El mismo día, García Martín escribía del primero en Crisis de papel. Dice de Quietud cosas excelentes, pondera su madurez, su clasicismo y su hondura, y madurez, clasicismo y hondura advertirá con verdadera alegría quien lea los poemas de este joven poeta leonés que se da a conocer con este su primer libro. En el de García Martín, que no será el último, se relatan con amenidad, al modo renacentista, unos coloquios amistosos entre caballeros y damas contemporáneos a los que une su amor a la poesía, a la literatura, a los libros y al misterio. Son estancias en las que se conversa de todo. La realidad y la ficción están tan próximas que no siempre resulta fácil saber qué tierra o qué aire se pisa. Los hechos reales parecen ficticios, la ficción finge su realidad, como en un trampantojo. Personajes históricos viven con naturalidad episodios apócrifos y de ese modo las biografías de Pessoa o de Blasco Ibáñez quedan completadas (feliz especialmente el duelo a pistola de este último). Citando a Unamuno, Fernández Salvador nos recuerda que el verdadero sentir detiene el tiempo. García Martín se va fuera del tiempo, como fuera de la ciudad salieron los protagonistas del Decamerón, para sentir el momento presente, y cita a Auden, a Omar Kayyan, a Horacio: carpe diem.

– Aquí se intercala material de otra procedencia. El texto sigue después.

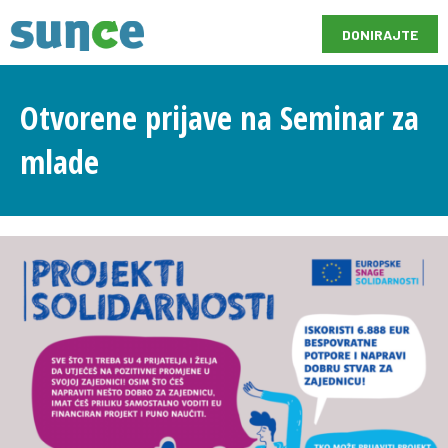
DONIRAJTE
Otvorene prijave na Seminar za
mlade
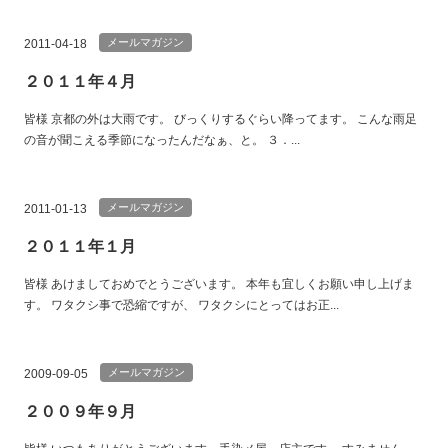
メールマガジン
2011-04-18
２０１１年４月
皆様 京都の外は大雨です。 びっくりするぐらい降ってます。 こんな雨足
の音が聞こえる季節になったんだなぁ、と。 ３．...
メールマガジン
2011-01-13
２０１１年１月
皆様 あけましておめでとうございます。 本年も宜しくお願い申し上げま
す。 ワタクシ事で恐縮ですが、 ワタクシにとってはお正...
メールマガジン
2009-09-05
２００９年９月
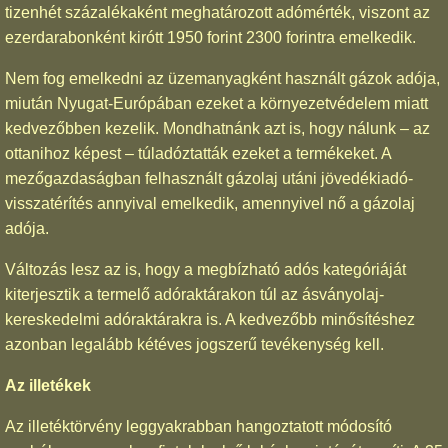
tizenhét százalékaként meghatározott adómérték, viszont az
ezerdarabonként kirótt 1950 forint 2300 forintra emelkedik.
Nem fog emelkedni az üzemanyagként használt gázok adója,
miután Nyugat-Európában ezeket a környezetvédelem miatt
kedvezőbben kezelik. Mondhatnánk azt is, hogy nálunk – az
ottanihoz képest – túladóztatták ezeket a termékeket. A
mezőgazdaságban felhasznált gázolaj utáni jövedékiadó-
visszatérítés annyival emelkedik, amennyivel nő a gázolaj
adója.
Változás lesz az is, hogy a megbízható adós kategóriáját
kiterjesztik a termelő adóraktárakon túl az ásványolaj-
kereskedelmi adóraktárakra is. A kedvezőbb minősítéshez
azonban legalább kétéves jogszerű tevékenység kell.
Az illetékek
Az illetéktörvény leggyakrabban hangoztatott módosító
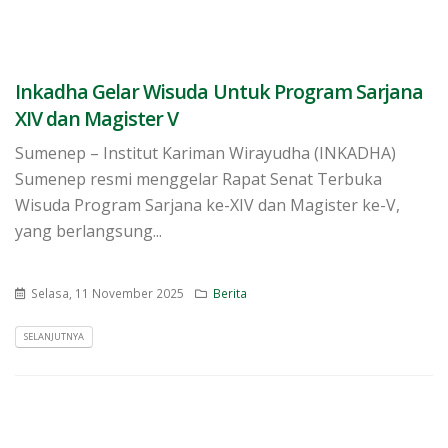
Inkadha Gelar Wisuda Untuk Program Sarjana
XIV dan Magister V
Sumenep – Institut Kariman Wirayudha (INKADHA)
Sumenep resmi menggelar Rapat Senat Terbuka
Wisuda Program Sarjana ke-XIV dan Magister ke-V,
yang berlangsung...
Selasa, 11 November 2025
Berita
SELANJUTNYA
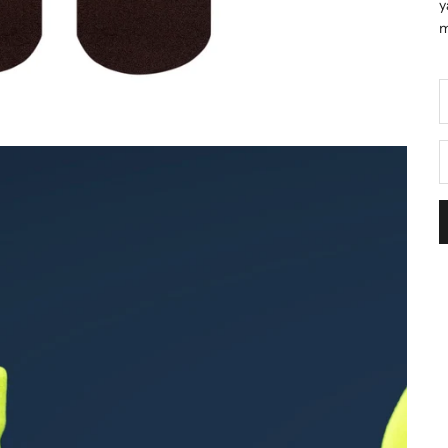
y
m
D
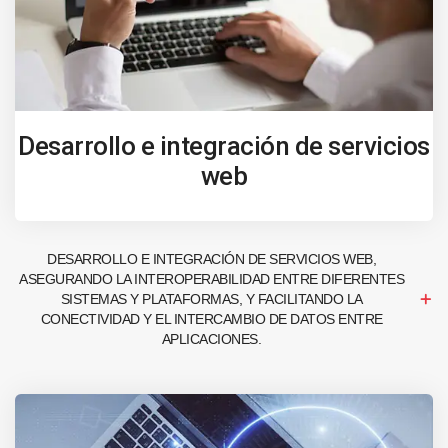
Desarrollo e integración de servicios
web
DESARROLLO E INTEGRACIÓN DE SERVICIOS WEB,
ASEGURANDO LA INTEROPERABILIDAD ENTRE DIFERENTES
SISTEMAS Y PLATAFORMAS, Y FACILITANDO LA
CONECTIVIDAD Y EL INTERCAMBIO DE DATOS ENTRE
APLICACIONES.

De Sergio Fernández Salvador no habíamos oído hablar. De García Martín se habla más incluso de lo que él puede imaginar. Verederos diferentes han traído sus libros, y son libros distintos. El escritor viejo reconoce en el joven virtudes que admira, y nosotros reconocemos en ambos virtudes que comparten: el amor por la cosas pequeñas y el desdén por la solemnidad.
Doy fe, la humilde que me cabe, que los poemas de Sergio Fernández son maravillosos, y la templanza que atesora dará frutos de estimable madurez.